Difetto di immaginazione
Todd è sempre stato un sostenitore del modello assimilativo francese rispetto a quello multiculturalista anglosassone. Ed è significativo che sia proprio lui, oggi, a denunciarne la crisi e a identificarne le cause. La Francia, in virtù della sua adesione alla politica economica europea, «non è un paese per giovani», e tantomeno per giovani che provengono da famiglie di recente immigrazione. All’origine di questa situazione, vi è un blocco sociale ben preciso, che vede l’alleanza tra dirigenti e quadri superiori e il nucleo più anziano del ceto medio, che già è in pensione o ci si avvicina. È questo blocco, infatti, a sostenere la fede nelle politiche deflazioniste e d’austerità che hanno dominato il progetto d’integrazione economica e monetaria europeo. E l’islamofobia non è che uno dei suoi frutti ideologici, il sintomo della sua incapacità d’immaginare un futuro per la nazione.

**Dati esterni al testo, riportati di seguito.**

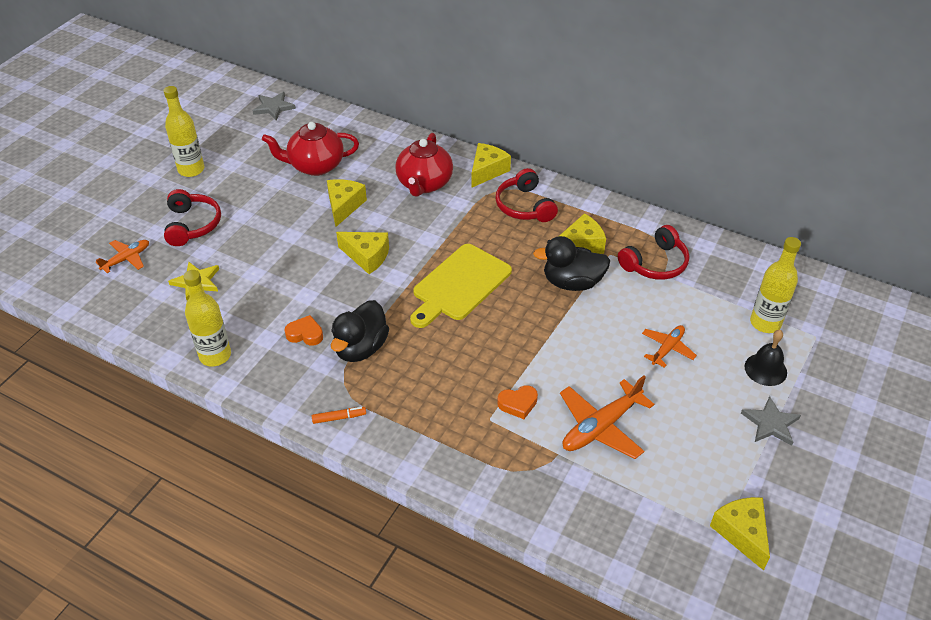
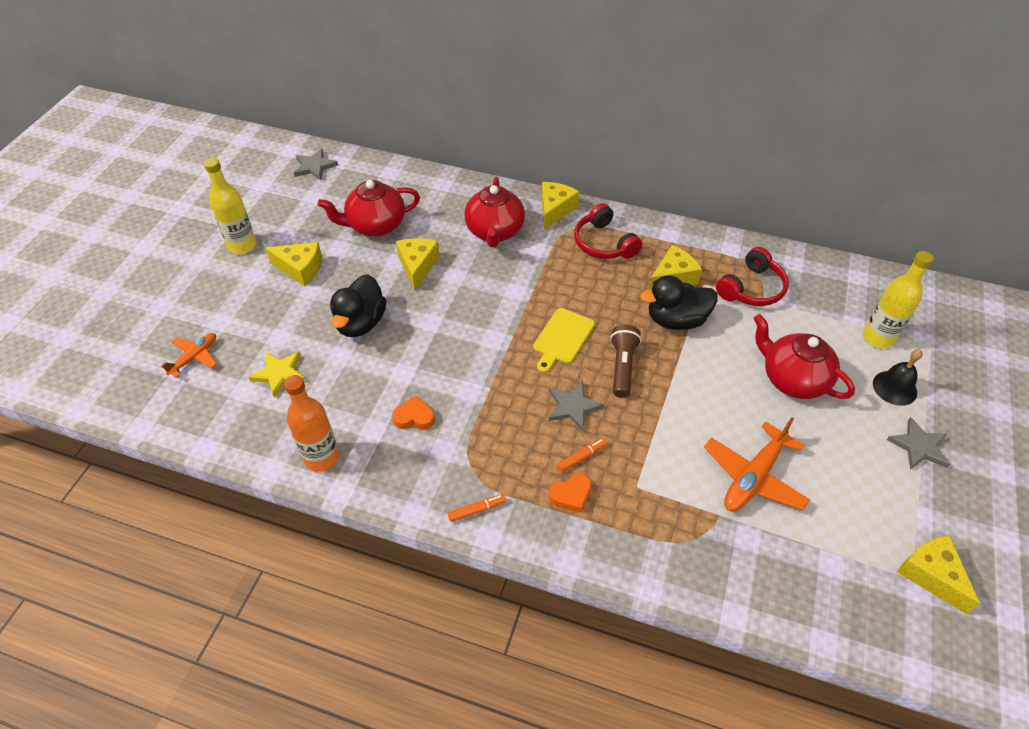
camera: 10 degrees left, 5 degrees up
red headphones [164,189,221,246] -> none
yellow bottle [183,270,231,367] -> orange bottle [284,375,339,471]
black duck [331,300,389,362] -> black duck moved to [330,274,386,337]
yellow cheese [336,232,389,274] -> yellow cheese moved to [265,242,322,286]
yellow cutting board [410,244,512,328] -> yellow cutting board [533,308,595,373], size x0.65
orange heart [497,385,538,419] -> orange heart moved to [549,473,591,513]
orange plane [642,325,697,368] -> red teapot [754,314,855,399]
none -> grey star [549,380,604,431]
none -> orange marker [557,438,607,472]
none -> brown flashlight [610,325,641,398]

La combinazione tra la politica economica scellerata perseguita dalla classe dirigente e il disorientamento morale del ceto medio sono per Todd le vere cause della crisi del processo di assimilazione francese. Ma senza assimilazione, ossia senza l’apporto di quella gioventù d’origine africana e di religione musulmana non ci sarà futuro per la Francia, ma solo declino inevitabile, culturale ed economico. Si potranno non condividere le posizioni di Todd, ma di fronte a un certo spensierato multiculturalismo di sinistra, la sua difesa del modello assimilativo in un’ottica comparativa e storico-antropologica merita di essere considerata con attenzione. Ciò vale, in modo particolare, per le analisi presentate in questo libro che, di quel modello, indagano forme e genesi della crisi attuale.